SELECTED EXTRACT:
The construct validity of an intelligence test can be evaluated by examining how the items relate to a theory of intelligence.

Factor Analysis also permits an examination of the construct an examination of the construct validity of a test.

58
Q

FActors affecting Validity

A

They are affected by the range of talent being measured and the length of the interval between the administration of the measures.

Predictive validity of the IQ can be impaired in the following ways:

Test-taking skills, anxiety, motivation, speed, understanding of instructions, degree of item or format novelty, examiner-examinee rapport, physical handicaps, degree of bilingualism, deficiencies in educational opportunities, unfamiliarity with the test material, and deviation in other ways from the norm of the standardization group.

FActors relating to the criterion may also affect validity. School grades are affected by motivation, classroom beh, personal appearance, and study habits. If examinees have problems in any of these areas the predictive validity of intelligence tests may be lowered.

Intervening events and contingencies may also affect predictive validity especially in testing handicapped children. If therapeutic intervention can increase the validity it should be used.

Finally, validity is affected by the tests reliability. Reliability is a necessary but not sufficient condition for validity. In some cases it may be difficult to determine the validity of the test results on the basis of only one test session.

59
Q

Factor Analysis

A

Factor Analysis is a mathematical procedure used to analyze the intercorrelations of a group of tests that have been administered to a large # of individuals.

Because complex computations are involved, factor analysis is almost always done with a computer.

IT is based on the assumption that inter-correlations can be accounted for by some underlying set of unobservable factors that are fewer in # than the tests themselves.

FActor Analysis might be used to determine the # of different mental abilities that account for the pattern of intercorrelations in the tests in the battery.

A major purpose of factor analysis is to simplify the description of behaviour by reducing the # of variables to the smallest possible #.

The findings from factor analysis tell you the extent to which varying #’s of factors account for the correlation among tests.

A factor is defined as that which a cluster of interrelated tests have in common.

The results also indicate the extent to which each test loads on, or is correlated with, one or more factors.

EXERCISE INSTRUCTIONS: Continue the notes on intelligence test validity and factor analysis, starting right after their last sentence. You won't need the rows for this.

EXTRACTED RECORDS:
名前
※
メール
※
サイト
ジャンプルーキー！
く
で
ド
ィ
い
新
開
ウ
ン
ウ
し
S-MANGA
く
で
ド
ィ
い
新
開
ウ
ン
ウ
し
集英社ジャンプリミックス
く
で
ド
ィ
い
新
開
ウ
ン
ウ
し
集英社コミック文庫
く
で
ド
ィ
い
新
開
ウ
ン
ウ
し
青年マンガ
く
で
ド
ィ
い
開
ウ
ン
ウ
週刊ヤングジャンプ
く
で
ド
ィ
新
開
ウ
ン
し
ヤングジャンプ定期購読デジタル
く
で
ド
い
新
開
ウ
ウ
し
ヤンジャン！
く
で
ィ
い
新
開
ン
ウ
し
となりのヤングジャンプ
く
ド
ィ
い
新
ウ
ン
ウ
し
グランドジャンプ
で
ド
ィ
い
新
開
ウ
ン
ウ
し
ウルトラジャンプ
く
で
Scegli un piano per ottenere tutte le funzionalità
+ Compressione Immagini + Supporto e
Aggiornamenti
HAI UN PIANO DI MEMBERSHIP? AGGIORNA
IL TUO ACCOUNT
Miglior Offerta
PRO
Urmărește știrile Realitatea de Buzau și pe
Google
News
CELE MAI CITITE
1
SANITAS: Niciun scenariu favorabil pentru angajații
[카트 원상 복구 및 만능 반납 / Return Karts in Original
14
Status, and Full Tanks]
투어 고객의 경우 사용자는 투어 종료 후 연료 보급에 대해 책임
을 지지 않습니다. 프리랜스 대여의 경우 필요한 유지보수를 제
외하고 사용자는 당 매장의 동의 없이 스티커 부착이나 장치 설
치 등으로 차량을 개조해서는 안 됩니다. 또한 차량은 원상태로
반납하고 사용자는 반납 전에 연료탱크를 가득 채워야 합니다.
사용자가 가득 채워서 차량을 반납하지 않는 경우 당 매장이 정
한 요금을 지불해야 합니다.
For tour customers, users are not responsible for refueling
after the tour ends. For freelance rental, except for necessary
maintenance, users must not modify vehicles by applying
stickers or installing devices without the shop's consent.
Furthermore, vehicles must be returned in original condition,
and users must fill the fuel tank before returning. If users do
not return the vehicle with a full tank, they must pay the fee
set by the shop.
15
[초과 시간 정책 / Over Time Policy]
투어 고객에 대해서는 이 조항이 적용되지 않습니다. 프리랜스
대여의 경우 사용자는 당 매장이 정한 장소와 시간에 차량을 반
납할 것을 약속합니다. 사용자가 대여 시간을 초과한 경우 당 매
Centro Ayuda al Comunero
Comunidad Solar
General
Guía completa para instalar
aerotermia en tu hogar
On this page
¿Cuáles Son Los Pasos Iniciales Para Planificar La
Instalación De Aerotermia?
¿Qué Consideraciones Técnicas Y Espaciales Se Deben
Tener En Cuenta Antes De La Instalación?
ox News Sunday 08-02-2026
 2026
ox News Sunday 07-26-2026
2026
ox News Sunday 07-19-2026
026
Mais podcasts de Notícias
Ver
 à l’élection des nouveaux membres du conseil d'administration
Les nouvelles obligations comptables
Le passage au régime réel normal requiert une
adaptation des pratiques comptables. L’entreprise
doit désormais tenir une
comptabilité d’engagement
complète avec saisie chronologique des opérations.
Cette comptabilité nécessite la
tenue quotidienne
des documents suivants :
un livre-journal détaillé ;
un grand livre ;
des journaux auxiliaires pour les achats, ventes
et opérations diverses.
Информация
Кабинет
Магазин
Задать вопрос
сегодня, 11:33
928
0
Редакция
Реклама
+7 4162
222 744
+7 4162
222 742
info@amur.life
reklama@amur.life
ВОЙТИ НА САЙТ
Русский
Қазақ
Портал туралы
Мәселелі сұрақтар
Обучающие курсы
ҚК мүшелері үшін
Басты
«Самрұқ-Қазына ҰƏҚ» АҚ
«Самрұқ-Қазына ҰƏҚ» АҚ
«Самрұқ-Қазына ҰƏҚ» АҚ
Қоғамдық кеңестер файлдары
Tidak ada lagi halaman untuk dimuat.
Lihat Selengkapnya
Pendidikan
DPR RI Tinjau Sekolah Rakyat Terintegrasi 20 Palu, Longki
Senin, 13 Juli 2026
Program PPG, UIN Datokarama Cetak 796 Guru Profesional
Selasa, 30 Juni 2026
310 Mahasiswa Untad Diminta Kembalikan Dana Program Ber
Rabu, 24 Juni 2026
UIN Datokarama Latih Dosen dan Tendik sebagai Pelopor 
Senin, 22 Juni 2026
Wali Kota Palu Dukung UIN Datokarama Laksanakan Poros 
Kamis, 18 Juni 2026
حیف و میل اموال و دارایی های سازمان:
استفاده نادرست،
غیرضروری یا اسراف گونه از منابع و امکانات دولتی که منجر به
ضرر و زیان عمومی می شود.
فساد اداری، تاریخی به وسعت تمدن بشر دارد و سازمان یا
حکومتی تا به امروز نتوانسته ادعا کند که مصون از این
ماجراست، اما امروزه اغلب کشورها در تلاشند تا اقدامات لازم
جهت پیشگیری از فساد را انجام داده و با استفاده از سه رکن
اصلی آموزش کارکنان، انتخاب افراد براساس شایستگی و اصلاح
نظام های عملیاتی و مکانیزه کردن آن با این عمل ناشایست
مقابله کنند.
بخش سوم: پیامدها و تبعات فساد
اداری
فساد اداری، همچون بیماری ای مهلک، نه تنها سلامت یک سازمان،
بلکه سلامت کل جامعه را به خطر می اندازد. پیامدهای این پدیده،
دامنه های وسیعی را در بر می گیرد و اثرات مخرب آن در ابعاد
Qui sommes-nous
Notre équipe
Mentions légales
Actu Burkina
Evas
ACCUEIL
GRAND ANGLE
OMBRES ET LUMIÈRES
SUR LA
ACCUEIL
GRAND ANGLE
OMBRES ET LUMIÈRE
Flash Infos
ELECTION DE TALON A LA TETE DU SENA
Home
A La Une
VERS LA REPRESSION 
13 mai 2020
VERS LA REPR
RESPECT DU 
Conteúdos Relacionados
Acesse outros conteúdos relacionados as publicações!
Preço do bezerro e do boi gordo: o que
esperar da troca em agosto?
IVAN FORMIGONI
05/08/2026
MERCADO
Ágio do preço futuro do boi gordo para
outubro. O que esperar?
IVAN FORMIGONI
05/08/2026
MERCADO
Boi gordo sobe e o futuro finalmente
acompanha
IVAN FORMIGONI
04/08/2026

EXERCISE RESULT:
Factor loadings are simply correlations between factors and tests. The loadings indicate the weight of each factor in determining performance on each test.

60
Q

Procedures used in Factor Analysis

A

Most Factor Analysis programs work by extracting first the factor that accounts for the largest proportion of variance, then the factor that accounts for the largest proportion of the residual variance and so on.

The first unrotated factor is a general factor on which most variables have high loadings. A general factor is found in cases where all subtests have a considerable amount of overlap, such as in an intelligence test.

In intelligence testing, the first general factor is considered to reflect general intelligence or there maybe two or three important factors but no single factor on which all variables load.

Most researchers rotate the matrix of factor loadings to make the factor structure clearer. The rotation rearranges the factors so that ideally for every factor there are some tests with high loadings on the factor.

The order in which the factors originally were extracted is not always preserved in the rotation. In particular the first unrotated factor usually cannot be discerned. The factors resulting from rotation are referred to as group factors. It is up to the researcher to name or interpret each factor by looking at the content of the tests that have high loadings on the factor.

After all of the common factor variance has been extracted and the rotation has been completed, there still may be a significant amount of variance that has not been analyzed. This variance present in one test but not in the other tests under study may be termed as specific factor variance or specificity.